The mayoral debate was illuminative, which is more bad news for Pittsburgh (the city and, therefore, the region).
Carmen Robinson appears to be a well-educated, well-meaning, articulate, experienced (law and police), sensible person motivated to contribute to her community. Which means she has nearly no chance of getting within a mile of Pittsburgh's City Hall, so her relative lack of polish is not worth worry.
Patrick Dowd appears to be a highly educated, community-minded, exceptionally articulate and thoughful person with a strong desire to improve his community. Which means he is substantially handicapped in any election among the diluted gene pool of the remaining City of Pittsburgh electorate.
Luke Ravenstahl is, without doubt, the people's choice (if the people are the members of the City Democratic Committee, those who care more about the Steelers draft than about their children's prospects for college, and those whose livelihoods depend on city contracts and variances). Mayor Ravenstahl is becoming less awkward in public speech, but no less hapless with concepts of even modest complexity.
He referred to Iron City Brewing -- whose latest iteration of heavily subsidized, inadequate management was the beneficiary of millions of dollars in public assistance from the Ravenstahl administration just before it was caught outsourcing jobs to Rochester -- as one of the two economic success stories he could think of. His decision to use forgiveness of Water and Sewer Authority debts to prop up failed management (and deny a Pittsburgh icon a chance at a fresh start) likely doomed the brewery. (For a quantified assessment of the wisdom of the mayor's investment of public funds in Iron City Brewing, check the Propositions Board, right).
He crowed about Pittsburgh's "most livable" label without mentioning -- probably because he couldn't recognize the point on pain of losing beer privileges at Steelers games -- that the portions of the metropolitan area that earn the award are the Upper St. Clairs, Franklin Parks, Fox Chapels, Hamptons and Sewickleys (good schools, effective government, nice houses at nice prices courtesy of a moribund local economy). There might be four or five city neighborhoods that aren't leaden drags on the region's "most livable" calculations . . . or there might not be that many.
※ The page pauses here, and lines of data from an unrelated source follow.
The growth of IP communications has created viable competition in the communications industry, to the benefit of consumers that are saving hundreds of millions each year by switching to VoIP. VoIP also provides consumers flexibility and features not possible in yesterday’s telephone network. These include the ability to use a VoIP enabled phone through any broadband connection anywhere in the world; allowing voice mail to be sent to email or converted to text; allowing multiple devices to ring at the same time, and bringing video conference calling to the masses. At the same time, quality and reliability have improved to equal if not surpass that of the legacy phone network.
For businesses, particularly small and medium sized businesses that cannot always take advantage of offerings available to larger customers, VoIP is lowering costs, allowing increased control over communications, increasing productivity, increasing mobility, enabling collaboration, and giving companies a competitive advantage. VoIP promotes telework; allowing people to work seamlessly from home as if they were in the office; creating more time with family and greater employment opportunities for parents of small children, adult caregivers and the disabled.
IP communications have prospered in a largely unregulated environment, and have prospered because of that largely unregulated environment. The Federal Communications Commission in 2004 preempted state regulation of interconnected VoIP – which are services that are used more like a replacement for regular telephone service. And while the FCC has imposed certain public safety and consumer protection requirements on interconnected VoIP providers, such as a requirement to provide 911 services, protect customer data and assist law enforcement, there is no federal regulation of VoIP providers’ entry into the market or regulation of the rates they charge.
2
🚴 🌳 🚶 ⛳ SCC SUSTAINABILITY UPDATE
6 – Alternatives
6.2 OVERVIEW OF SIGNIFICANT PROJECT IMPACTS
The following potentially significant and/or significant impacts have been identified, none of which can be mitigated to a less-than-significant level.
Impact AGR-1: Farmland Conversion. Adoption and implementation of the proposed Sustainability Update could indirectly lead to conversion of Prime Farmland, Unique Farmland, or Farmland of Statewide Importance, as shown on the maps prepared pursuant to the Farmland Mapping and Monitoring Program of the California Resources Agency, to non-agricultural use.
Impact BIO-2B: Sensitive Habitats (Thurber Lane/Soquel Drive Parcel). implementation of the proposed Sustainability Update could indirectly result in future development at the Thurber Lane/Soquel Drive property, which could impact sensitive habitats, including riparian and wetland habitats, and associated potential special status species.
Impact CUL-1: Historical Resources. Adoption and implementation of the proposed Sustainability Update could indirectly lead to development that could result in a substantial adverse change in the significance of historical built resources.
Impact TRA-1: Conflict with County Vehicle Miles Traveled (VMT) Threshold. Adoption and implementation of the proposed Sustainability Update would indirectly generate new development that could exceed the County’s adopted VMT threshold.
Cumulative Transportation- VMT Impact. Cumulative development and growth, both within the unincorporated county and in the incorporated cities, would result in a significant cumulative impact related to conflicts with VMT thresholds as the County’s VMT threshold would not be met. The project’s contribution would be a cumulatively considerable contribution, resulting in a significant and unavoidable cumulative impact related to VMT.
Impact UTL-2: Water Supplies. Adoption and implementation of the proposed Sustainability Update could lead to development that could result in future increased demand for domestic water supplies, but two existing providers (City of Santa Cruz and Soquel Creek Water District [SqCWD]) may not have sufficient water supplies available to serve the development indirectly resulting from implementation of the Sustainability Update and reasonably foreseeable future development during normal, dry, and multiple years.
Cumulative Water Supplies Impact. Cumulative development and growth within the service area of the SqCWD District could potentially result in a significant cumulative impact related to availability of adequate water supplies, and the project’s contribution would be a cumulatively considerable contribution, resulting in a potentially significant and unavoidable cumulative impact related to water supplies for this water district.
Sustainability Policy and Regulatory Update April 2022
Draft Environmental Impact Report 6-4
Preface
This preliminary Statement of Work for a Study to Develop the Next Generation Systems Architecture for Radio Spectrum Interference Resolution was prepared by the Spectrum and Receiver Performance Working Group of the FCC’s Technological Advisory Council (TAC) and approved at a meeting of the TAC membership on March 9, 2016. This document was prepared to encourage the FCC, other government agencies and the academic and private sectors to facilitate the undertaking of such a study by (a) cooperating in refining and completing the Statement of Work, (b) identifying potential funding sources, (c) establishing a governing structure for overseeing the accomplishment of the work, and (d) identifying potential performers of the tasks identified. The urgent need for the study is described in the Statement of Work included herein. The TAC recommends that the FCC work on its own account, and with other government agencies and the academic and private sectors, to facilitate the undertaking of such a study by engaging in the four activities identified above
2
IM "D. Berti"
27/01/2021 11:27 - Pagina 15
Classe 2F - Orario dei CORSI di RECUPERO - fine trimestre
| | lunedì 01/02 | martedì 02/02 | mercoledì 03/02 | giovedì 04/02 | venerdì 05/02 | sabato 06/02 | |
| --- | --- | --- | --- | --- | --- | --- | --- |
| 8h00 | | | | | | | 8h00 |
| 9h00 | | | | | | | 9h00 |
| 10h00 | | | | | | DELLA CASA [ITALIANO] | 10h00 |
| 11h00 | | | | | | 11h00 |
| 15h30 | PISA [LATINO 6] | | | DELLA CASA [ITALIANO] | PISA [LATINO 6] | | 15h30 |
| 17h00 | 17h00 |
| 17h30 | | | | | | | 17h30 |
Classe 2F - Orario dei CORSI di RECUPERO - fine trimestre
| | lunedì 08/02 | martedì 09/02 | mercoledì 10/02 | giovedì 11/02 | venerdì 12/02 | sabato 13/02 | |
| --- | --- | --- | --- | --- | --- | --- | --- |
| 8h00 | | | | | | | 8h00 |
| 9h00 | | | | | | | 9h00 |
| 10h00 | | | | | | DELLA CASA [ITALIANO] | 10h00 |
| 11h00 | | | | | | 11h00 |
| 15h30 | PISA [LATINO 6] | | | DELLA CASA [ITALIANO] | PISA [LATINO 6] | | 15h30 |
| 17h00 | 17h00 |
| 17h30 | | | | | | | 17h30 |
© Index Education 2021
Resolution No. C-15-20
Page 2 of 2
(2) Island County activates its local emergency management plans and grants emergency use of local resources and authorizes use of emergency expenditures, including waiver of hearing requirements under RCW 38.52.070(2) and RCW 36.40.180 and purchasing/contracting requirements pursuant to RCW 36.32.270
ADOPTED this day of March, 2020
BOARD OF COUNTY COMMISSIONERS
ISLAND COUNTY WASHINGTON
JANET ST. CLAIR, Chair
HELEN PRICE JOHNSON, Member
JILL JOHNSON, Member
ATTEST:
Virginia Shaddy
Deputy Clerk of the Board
The mayor also boasted about the city's fiscal trajectory (a tailspin), the Pittsburgh Promise (unfunded and an impediment to collecting from "not-for-profit" entities) and city government's commitment to public safety (strange, so soon after the Stanton Heights tragedy illustrated the consequences of years of shortchanged training and equipment for police officers).
Some debate-point-scorers might survey the details and conclude that the mayor stumbled severely, but across a dying city the City Democratic Committee members exchanged properly confident high-fives concerning their endorsed candidate . . . the leeches who fund city campaigns smiled and nodded smugly concerning the security of their investments . . . and city voters continued their March of the Penguins Fans toward a straight-ticket walk for Mayor Ravenstahl.